WORK ITEM:
The answer must consist of every line in the data that contains "ДЕТСКАЯ".

[Extracted page text data]
┌──

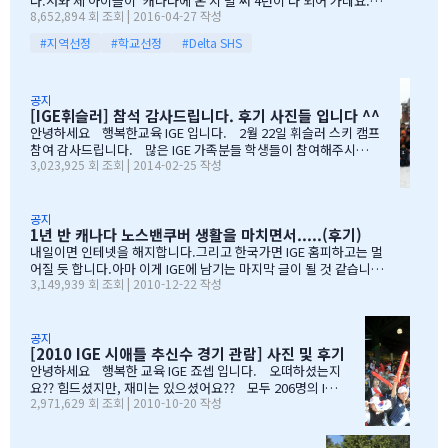
다.저와 제 아이들이 캐나다에 온 지 벌 써 4년이 다 되어 가네요.이
유학비용도 평소 한국에서 들어가던 교육비에 생활비가 조금 더 들어
8,652,894 회 조회 | 2016-04-27 작성
렇게 오래 있게 된 이유는 단 하나 너무 좋아서 입니다.철새도래지 바
가는 수준으로 잡았습니다. 자린고비 정신으로 단단히 무장을 했지
다도 가까이 있고 조용하고 제 아이들이 다니는 학교도 너무 좋습니
요. 어찌보면 단순무식하게 "영어도 배우고 아이들이 살아…
#지역선정
#학교선정
#Delta SHS
다.백인 비율도 높고요.ㅎㅎ제가 가장 만족도가 높았던 높게 생각 하
는 것은아이들이 다니는 학교입니다.Sacread heart school 입니
다.카톨릭 사립이구요.선생님들이 정말 좋습니다.교내 클럽 활동도
공지
정말 대단합니다.발론티어로 돌아가는 것도 대단하고요. 큰아이가
[IGE휘슬러] 참석 감사드립니다. 후기 사진들 입니다 ^^
처음 왔을 떼 G4 영어도 잘 못하고 힘들어 할 때 워낙 엉뚱한 놈이라
안녕하세요 행복한교육 IGE 입니다. 2월 22일 휘슬러 스키 캠프
엉뚱한 짓을 할 때도 선생님께서 괜찮다고남자아이들은 그렇게 크는
참여 감사드립니다. 많은 IGE 가족분들 학생들이 참여해주시고,
거라고 말씀해주시고아이의 작은 장단점도 다 알고 계시고 장점도
3,023,925 회 조회 | 2014-02-25 작성
빛내주셔서 감사드립니다. 안타깝게도 화창한 날씨여야하는데,
크게 칭찬해주시고학년 마지막 주에는 저를 앉혀놓고 방학 캠프 리
눈보라치는 휘슬러 였으며, 아무도 다치지않고 무사히 행사를 마추
스트 업도 &…
어서 다행입니다. 행사때마다 도와주시는 조이모터스 권도영 차
장님, 웨스트캐나다 보험 김정중부장님, 하나투어 지용구님, IGE S
공지
1년 반 캐나다 노스밴쿠버 생활을 마치면서.....(후기)
CHOOL 부서에 김미정선생님, 박숙희 선생님 그리고 코퀴틀람 사
무실에 김의정팀장님, 김예경님 진심을 감사드립니다. 마지막으
내일이면 인테넷을 해지합니다.그리고 한국가면 IGE 홈피하고는 멀
로 요번 행사를 진행해주신 전준성 본부장님께 감사드리며, 이벤트
어질 듯 합니다.아마 이게 IGE에 남기는 마지막 글이 될 것 같습니다
3,149,939 회 조회 | 2010-12-22 작성
까지 준비해주신 본부장님 수고많으셨습니다. " 스키 이벤트" 꼭
1년 반동안의 시간...저희 아이들에게 너무 소중한 시간이였습니다.
참여부탁리며, 휘슬러에서 찍은 사진들 올려드리오니, 필요하신 분
처음 유학을 결정하고 가장 고민되었던 것이 지역 및 학교와 유학원
들은 댓글로 남겨주시면, 카톡 혹은 메일로 보내드리겠습니다. 감
선택이였는데......추천 받은 세 군 데 중에서 선택한 IGE.....서비스
사합니다.…
마인드가 확실하고 고객을 끝까지 책임질 줄 아는 회사였습니다.한
공지
[2010 IGE 시애틀 추신수 경기 관람] 사진 및 후기
국 학생이 적은 웨스트 벤쿠버. 그리고 정 사장님이 추천해주신 caulf
eild.....최고의 선택이였습니다. 아이들은 지난 주 부터 계속 farew
안녕하세요 행복한 교육 IGE 죠셉 입니다. 오떠하셨는지
ell party입니다.지난 주에 큰애는 6학년 남자 애들 모두 모여서 이번
요?? 힘드셨지만, 재미는 있으셨어요?? 모두 206명의 IGE
2,971,629 회 조회 | 2010-10-20 작성
에 떠나는 한국 아이 2명을 위한 피자파티에 참석하였고 이번 주는 6
가족분들이 참석하셨으며, 무사히 이벤트 마무리되었습니
학년 아이들끼리 노벤에 있는 레이저텍에서 번개 모임을 하고 놀다가
다. 아버님/어머님들의 한마음으로 잘~알 마무리 할수있었
왔습니다.둘째는 친했던 친구들 집에 초대를 받아서 4명의 친구와 돌
습니다. 감사합니다...꾸벅!!! 이른 아침부터 준비하시고,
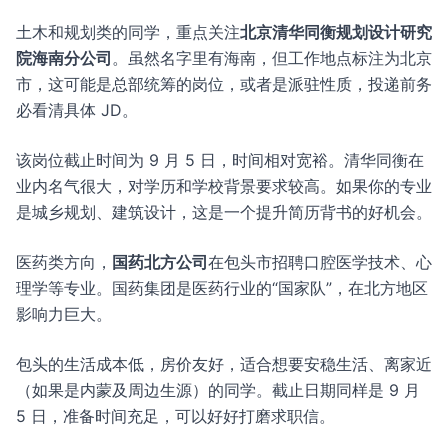
土木和规划类的同学，重点关注
北京清华同衡规划设计研究
院海南分公司
。虽然名字里有海南，但工作地点标注为北京
市，这可能是总部统筹的岗位，或者是派驻性质，投递前务
必看清具体 JD。
该岗位截止时间为 9 月 5 日，时间相对宽裕。清华同衡在
业内名气很大，对学历和学校背景要求较高。如果你的专业
是城乡规划、建筑设计，这是一个提升简历背书的好机会。
医药类方向，
国药北方公司
在包头市招聘口腔医学技术、心
理学等专业。国药集团是医药行业的“国家队”，在北方地区
影响力巨大。
包头的生活成本低，房价友好，适合想要安稳生活、离家近
（如果是内蒙及周边生源）的同学。截止日期同样是 9 月
5 日，准备时间充足，可以好好打磨求职信。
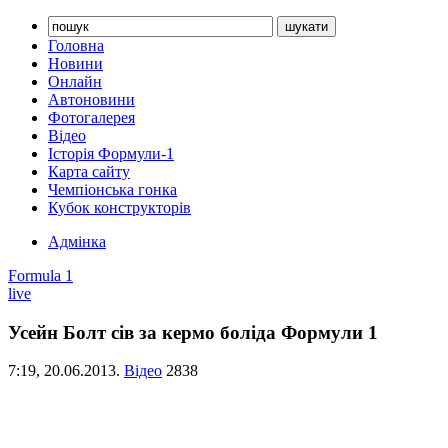
Головна
Новини
Онлайн
Автоновини
Фотогалерея
Відео
Історія Формули-1
Карта сайту
Чемпіонська гонка
Кубок конструкторів
Адмінка
Formula 1
live
Усейн Болт сів за кермо боліда Формули 1
7:19,
20.06.2013.
Відео
2838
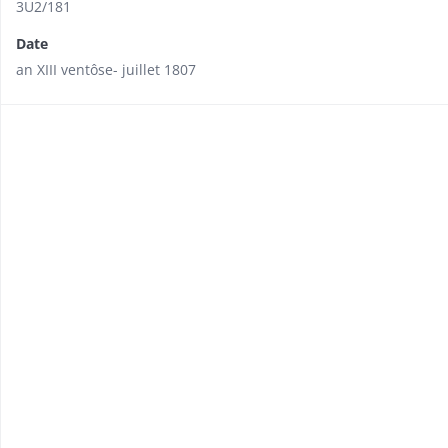
3U2/181
Date
an XIII ventôse- juillet 1807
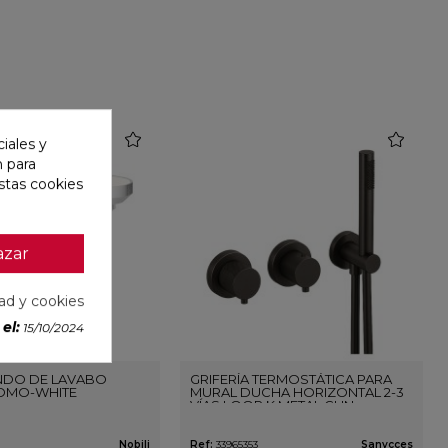
favorite
favorite
iales y
n para
stas cookies
azar
dad y cookies
el:
15/10/2024
DO DE LAVABO
GRIFERÍA TERMOSTÁTICA PARA
OMO-WHITE
MURAL DUCHA HORIZONTAL 2-3
VÍAS LOOP K METAL GUN
Nobili
Ref:
33965353
Sanycces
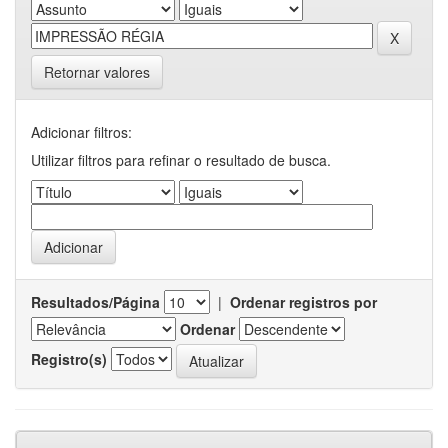
Retornar valores
Adicionar filtros:
Utilizar filtros para refinar o resultado de busca.
Resultados/Página
|
Ordenar registros por
Ordenar
Registro(s)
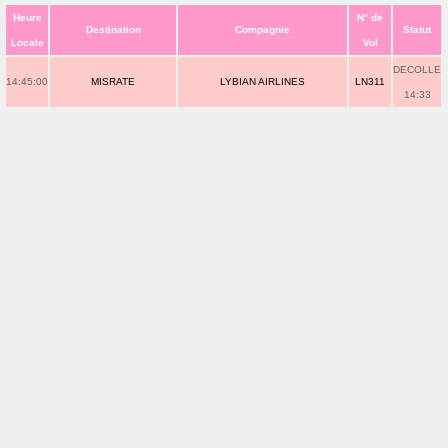
Heure
N° de
Destination
Compagnie
Statut
Locale
Vol
DECOLLE
14:45:00
MISRATE
LYBIAN AIRLINES
LN311
14:33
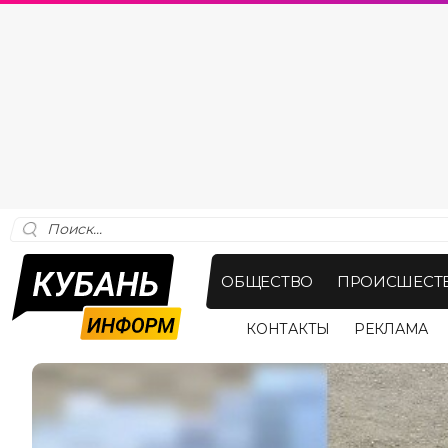
ОБЩЕСТВО
ПРОИСШЕСТ
КОНТАКТЫ
РЕКЛАМА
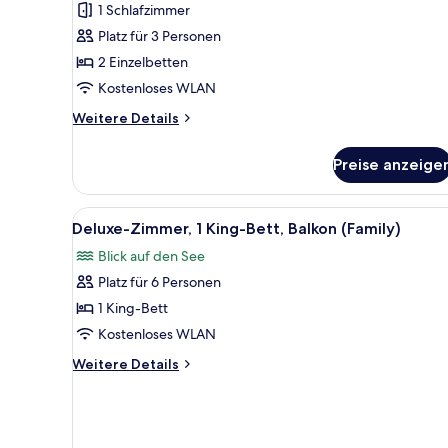
1 Schlafzimmer
2 Einzelbetten,
Platz für 3 Personen
barrierefrei
2 Einzelbetten
anzeigen
Kostenloses WLAN
Weitere
Weitere Details
Details
für
Preise anzeige
Deluxe-
Zimmer,
2 Einzelbetten,
Alle
Ein Hotelzimmer mit einem gro
6
barrierefrei
Deluxe-Zimmer, 1 King-Bett, Balkon (Family)
Fotos
Blick auf den See
für
Platz für 6 Personen
Deluxe-
Zimmer,
1 King-Bett
1 King-
Kostenloses WLAN
Bett,
Weitere
Weitere Details
Balkon
Details
(Family)
für
Deluxe-
anzeigen
Zimmer,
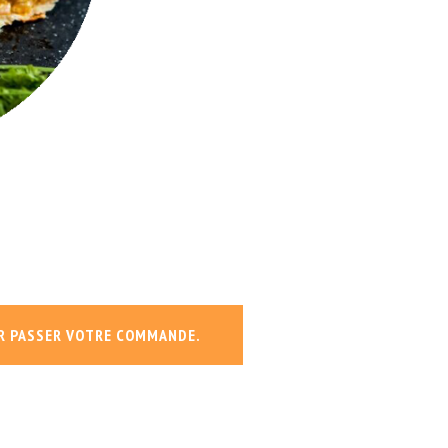
R PASSER VOTRE COMMANDE.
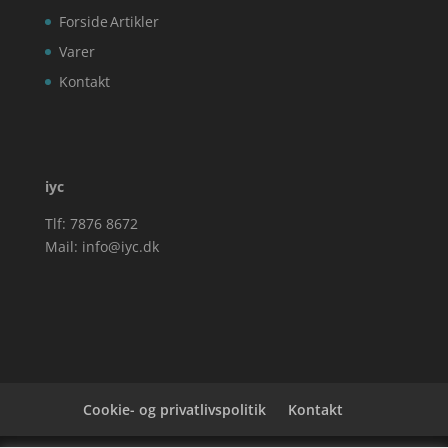
Forside
Artikler
Varer
Kontakt
iyc
Tlf: 7876 8672
Mail:
info@iyc.dk
Cookie- og privatlivspolitik
Kontakt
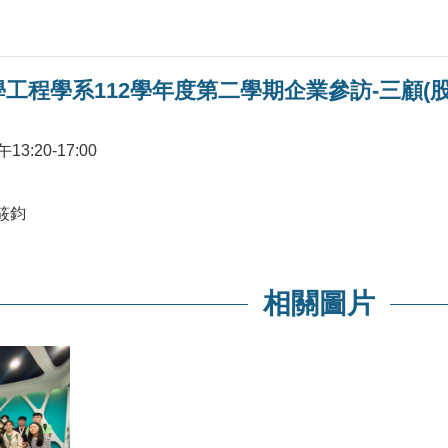
工程學系112學年度第二學期企業參訪-三顧(股
3:20-17:00
陳筱鈞
相關圖片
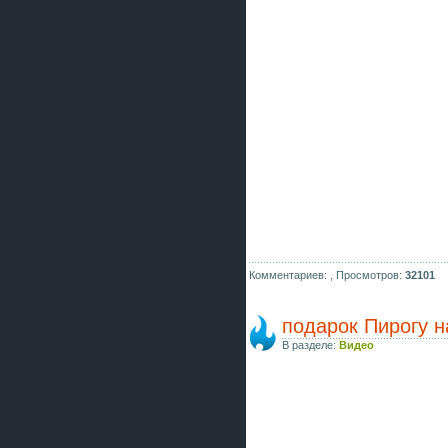
Комментариев: ,
Просмотров:
32101
подарок Пирогу 
В разделе:
Видео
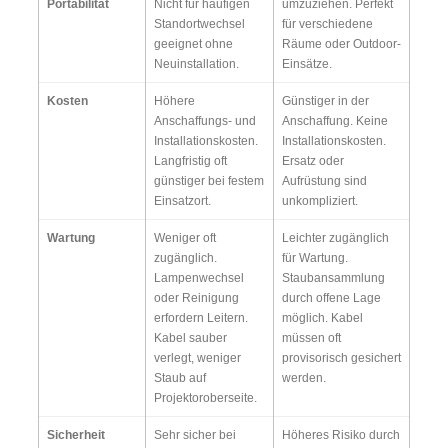
Portabilität
Nicht für häufigen
umzuziehen. Perfekt
Standortwechsel
für verschiedene
geeignet ohne
Räume oder Outdoor-
Neuinstallation.
Einsätze.
Kosten
Höhere
Günstiger in der
Anschaffungs- und
Anschaffung. Keine
Installationskosten.
Installationskosten.
Langfristig oft
Ersatz oder
günstiger bei festem
Aufrüstung sind
Einsatzort.
unkompliziert.
Wartung
Weniger oft
Leichter zugänglich
zugänglich.
für Wartung.
Lampenwechsel
Staubansammlung
oder Reinigung
durch offene Lage
erfordern Leitern.
möglich. Kabel
Kabel sauber
müssen oft
verlegt, weniger
provisorisch gesichert
Staub auf
werden.
Projektoroberseite.
Sicherheit
Sehr sicher bei
Höheres Risiko durch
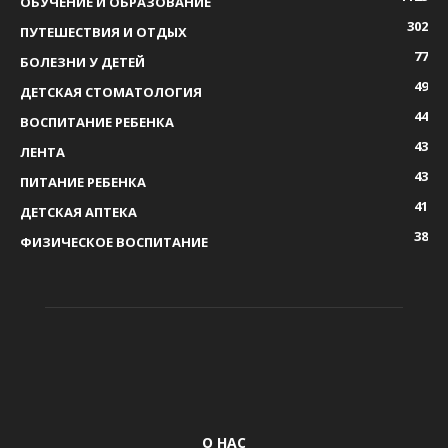
ОБУЧЕНИЕ И ОБРАЗОВАНИЕ
302
ПУТЕШЕСТВИЯ И ОТДЫХ
77
БОЛЕЗНИ У ДЕТЕЙ
49
ДЕТСКАЯ СТОМАТОЛОГИЯ
44
ВОСПИТАНИЕ РЕБЕНКА
43
ЛЕНТА
43
ПИТАНИЕ РЕБЕНКА
41
ДЕТСКАЯ АПТЕКА
38
ФИЗИЧЕСКОЕ ВОСПИТАНИЕ
О НАС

└──

RESULT:
ДЕТСКАЯ СТОМАТОЛОГИЯ
ДЕТСКАЯ АПТЕКА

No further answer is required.